Tandis que l’Enfant levait ses yeux vers elle, Clavarina n’y vit plus l’éclat du regard de Kholia, mais celui d’Harren. Soudain, elle ne fut plus cette jeune femme recluse dans son laboratoire, mais elle redevint l’enfant qu’elle avait été, des siècles auparavant, alors que l’Empire n’était pas encore, et que la Tour s’élevait dans les nuages sans qu’aucun de ses habitants ne sache qu’il existait des terres ou des hommes en contrebas : elle fut celle qu’elle avait été avant sa première mort. En ce temps-là, Harren était son frère, son jeune frère au sourire mutin, qu’elle avait vu grandir, qu’elle avait bordé, nourri, élevé, lorsqu’elle avait eu l’âge de prendre la tête de leur petit groupe. 

Clavarina était la seule des Enfants à avoir gardé l’ensemble de ses souvenirs, aussi était-elle également la seule à considérer l’ensemble des Enfants comme appartenant à une seule et même famille. Ils n’étaient pas des étrangers, pour elle, et à cet instant, alors qu’elle considérait le visage de Kholia, elle s’exprima comme elle l’aurait fait avec un proche, avec la sincérité de ceux qui ont l’assurance de pouvoir tout dire sans crainte d’être jugé, méprisé ou mal compris. 

– Parce que j’avais peur, avoua-t-elle. Et honte. Parce que je voulais me racheter, redonner une chance à Kholia après l’avoir trahie. Et surtout, parce que j’étais seule. J’étais seule depuis des années, et je n’en pouvais plus. En te ramenant, j’espérais partager cette malédiction avec quelqu’un d’autre : quelqu’un qui comprendrait ce que cela signifie que de traverser les siècles, que de voir le monde changer, les gens mourir, et de demeurer, pourtant, toujours la même, sans personne.
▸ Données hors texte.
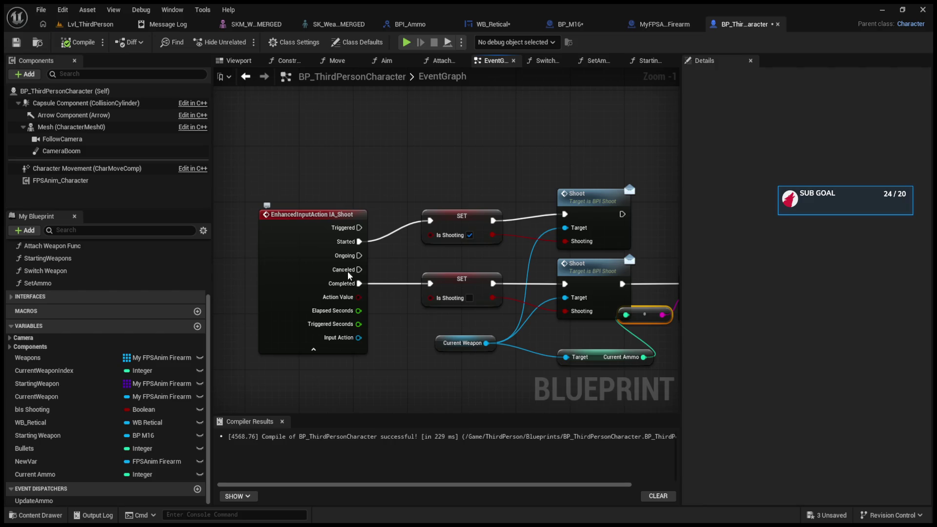
alt+click(358, 284)
drag(430, 283, 359, 270)
Play-test with two shots, bring the Print String node into view, then play again
click(90, 23)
L’Enfant ne répondit pas. Après quelques instants à fixer les étagères, il reprit son chiffon et termina de les nettoyer avec minutie, puis il s’éloigna, l’esprit bousculé par des émotions et des considérations contradictoires. Mille réponses lui vinrent, mais il n’en mentionna aucune. Il se mura de nouveau dans le silence, les mains occupées et l’esprit clos sur ses pensées. Clavarina regretta d’abord ses paroles, persuadée qu’elle n’était parvenue qu’à enraciner plus avant la rancœur de l’Enfant à son égard. Pourtant, elle se sentait également soulagée d’avoir enfin avoué la véritable raison qui se cachait derrière toutes ces heures passées à réhabiliter le corps de Kholia. Plus que la culpabilité, plus que la honte et les bons sentiments qu’elle avait agités chaque fois qu’on l’avait interrogée sur les raisons de son entreprise, ce qui l’avait motivée, c’était la peur terrible, douloureuse et insoutenable d’être seule. Et elle avait beau n’en tirer aucune gloire, regretter son égoïsme, elle trouva du réconfort à nommer ce poids qui pesait sur sa poitrine, et elle espéra qu’après l’avoir partagé, elle pourrait enfin, s’en libérer.